As the title states, I pull out the DIY CO2 before lights out in the tank, otherwise, I find it dropping the PH like crazy! I was wondering, I pull it out of the tank and usually the leave it above the hood and put it back in the next morning, is there ANY harm at all leaving it out like that? My friend was saying that it'll pump the CO2 in my room.. and i'm more like  ehh.. CO2 is everywhere anyways! LOL! Anyways, I'm curious if there's any harm to myself if I leave it out!

Thanks in advance!


----------



## plantedinvertz (Apr 21, 2010)

There should be no harm...its only a little bit of co2...i always do that


----------



## eternity302 (Apr 22, 2010)

=) it's only a 2litre bottle, but I wanna make sure i'm not putting the wifey/gf, or my pets in danger! Thanks for the heads up!


----------



## effox (Apr 21, 2010)

Nah, if it was a carbon monoxide that might be scary enough to worry about, but it's such a low concentration that it would matter. Reality is that there is a low airflow through door jams or windows.
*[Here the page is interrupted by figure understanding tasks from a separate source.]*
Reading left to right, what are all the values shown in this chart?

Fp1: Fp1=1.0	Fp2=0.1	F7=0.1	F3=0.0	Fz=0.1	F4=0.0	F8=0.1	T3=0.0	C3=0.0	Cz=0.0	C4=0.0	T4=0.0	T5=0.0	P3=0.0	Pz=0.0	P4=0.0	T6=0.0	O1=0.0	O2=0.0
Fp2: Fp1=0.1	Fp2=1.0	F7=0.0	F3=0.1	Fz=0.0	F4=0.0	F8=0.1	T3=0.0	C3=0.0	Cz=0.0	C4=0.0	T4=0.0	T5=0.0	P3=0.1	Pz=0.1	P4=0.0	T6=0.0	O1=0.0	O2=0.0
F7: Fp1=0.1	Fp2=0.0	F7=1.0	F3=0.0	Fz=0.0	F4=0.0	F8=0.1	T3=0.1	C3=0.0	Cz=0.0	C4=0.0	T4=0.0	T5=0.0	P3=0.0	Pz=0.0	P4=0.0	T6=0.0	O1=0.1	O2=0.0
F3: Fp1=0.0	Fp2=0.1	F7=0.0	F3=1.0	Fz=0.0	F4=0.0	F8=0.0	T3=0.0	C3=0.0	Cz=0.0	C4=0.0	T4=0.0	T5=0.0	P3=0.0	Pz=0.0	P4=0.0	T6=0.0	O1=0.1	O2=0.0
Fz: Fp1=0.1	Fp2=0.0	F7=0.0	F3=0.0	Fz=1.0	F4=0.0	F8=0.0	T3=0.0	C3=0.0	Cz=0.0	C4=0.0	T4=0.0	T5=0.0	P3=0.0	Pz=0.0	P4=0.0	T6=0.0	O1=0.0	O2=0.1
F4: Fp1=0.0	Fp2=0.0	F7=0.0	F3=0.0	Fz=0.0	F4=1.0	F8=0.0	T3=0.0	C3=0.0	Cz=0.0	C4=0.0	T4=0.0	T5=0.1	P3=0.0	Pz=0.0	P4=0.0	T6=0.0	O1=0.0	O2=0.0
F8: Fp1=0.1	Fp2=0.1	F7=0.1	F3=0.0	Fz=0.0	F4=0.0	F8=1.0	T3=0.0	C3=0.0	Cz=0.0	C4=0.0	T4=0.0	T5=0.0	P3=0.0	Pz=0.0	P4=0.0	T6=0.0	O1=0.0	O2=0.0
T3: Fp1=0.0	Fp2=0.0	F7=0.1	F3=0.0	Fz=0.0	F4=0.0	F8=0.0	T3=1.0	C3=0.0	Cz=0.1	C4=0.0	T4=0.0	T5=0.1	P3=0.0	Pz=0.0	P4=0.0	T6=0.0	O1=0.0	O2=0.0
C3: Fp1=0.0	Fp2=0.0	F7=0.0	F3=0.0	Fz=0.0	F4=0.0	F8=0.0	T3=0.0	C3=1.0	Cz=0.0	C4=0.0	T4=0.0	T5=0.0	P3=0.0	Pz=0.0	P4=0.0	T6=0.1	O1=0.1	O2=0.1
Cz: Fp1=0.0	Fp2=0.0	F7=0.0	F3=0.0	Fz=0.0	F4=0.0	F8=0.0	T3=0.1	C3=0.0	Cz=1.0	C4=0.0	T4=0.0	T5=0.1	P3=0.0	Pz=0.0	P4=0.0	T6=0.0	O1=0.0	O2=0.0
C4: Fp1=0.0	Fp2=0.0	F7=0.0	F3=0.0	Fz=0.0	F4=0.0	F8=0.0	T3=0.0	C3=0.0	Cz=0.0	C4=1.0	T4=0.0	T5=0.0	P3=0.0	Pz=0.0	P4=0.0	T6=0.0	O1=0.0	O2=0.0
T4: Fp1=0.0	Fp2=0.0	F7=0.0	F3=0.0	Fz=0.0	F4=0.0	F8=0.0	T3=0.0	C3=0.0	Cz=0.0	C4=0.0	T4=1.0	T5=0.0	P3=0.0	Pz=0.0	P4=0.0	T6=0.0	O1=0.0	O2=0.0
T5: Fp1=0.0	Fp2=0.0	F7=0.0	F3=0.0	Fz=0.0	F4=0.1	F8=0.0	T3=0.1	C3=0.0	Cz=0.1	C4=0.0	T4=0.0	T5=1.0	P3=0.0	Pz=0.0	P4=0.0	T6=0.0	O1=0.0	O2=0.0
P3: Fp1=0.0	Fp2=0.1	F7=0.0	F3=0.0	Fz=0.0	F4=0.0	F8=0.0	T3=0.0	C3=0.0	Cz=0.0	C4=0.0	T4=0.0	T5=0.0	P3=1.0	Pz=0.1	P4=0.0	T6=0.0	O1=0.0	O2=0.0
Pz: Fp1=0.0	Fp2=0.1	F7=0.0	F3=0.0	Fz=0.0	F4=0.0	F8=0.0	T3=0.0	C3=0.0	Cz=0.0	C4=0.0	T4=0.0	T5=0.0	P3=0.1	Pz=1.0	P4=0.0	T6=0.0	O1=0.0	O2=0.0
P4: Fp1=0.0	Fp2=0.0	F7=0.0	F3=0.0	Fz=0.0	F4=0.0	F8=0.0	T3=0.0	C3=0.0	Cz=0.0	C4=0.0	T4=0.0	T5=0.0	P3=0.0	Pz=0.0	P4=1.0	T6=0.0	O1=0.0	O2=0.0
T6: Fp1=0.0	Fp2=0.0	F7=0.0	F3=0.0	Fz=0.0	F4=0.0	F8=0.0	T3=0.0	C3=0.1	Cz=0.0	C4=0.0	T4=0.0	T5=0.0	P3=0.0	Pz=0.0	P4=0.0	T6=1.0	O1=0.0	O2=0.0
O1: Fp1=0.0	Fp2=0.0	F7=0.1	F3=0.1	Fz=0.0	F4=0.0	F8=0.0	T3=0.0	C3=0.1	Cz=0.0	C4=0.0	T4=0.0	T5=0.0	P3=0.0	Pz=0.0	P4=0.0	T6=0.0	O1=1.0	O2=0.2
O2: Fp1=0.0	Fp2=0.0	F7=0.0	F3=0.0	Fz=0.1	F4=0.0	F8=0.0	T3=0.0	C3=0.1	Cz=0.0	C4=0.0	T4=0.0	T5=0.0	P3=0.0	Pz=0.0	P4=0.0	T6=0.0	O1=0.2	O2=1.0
And like you said, CO2 is everywhere, and btw you're exhales are about 4% Co2, that's more than the bottle will produce overnight I would think.

I just add air at night, I leave the Co2 in. I don't notice any difference from pulling the DIY Co2 out, I think that's primarily for pressurized tanks at higher volumes. That way I avoid the PH fluctuations.


----------



## 2wheelsx2 (Apr 21, 2010)

It should be harmless. However, as effox said, it's easier to run a timer with a pump and airstone once lights are out.


----------



## scherzo (Apr 24, 2010)

You'll be fine.. The amount of CO2 is super low. My wife worked in a yeast lab years ago and they had that stuff brewing all the time! No problems.

Why don't you just leave it in your tank at night and just have an airstone run opposite to your lights? You can then have it on timer and not worry about tending to the tank everyday.


----------



## eternity302 (Apr 22, 2010)

humm... good idea!! LOL~ Never thought of that!
Well, all i do is stick the airline tubing right back into that fluval 3 plus inside, it's next to the surface so I don't have trouble plugging in!


----------



## Hammer (Apr 22, 2010)

ditto on harmless. The amount produced will have an insignificant effect on any air composition. Unless you live in a tiny, one gallon tank that is sealed on all sides.


----------



## eternity302 (Apr 22, 2010)

=) Thanks again everyone!


----------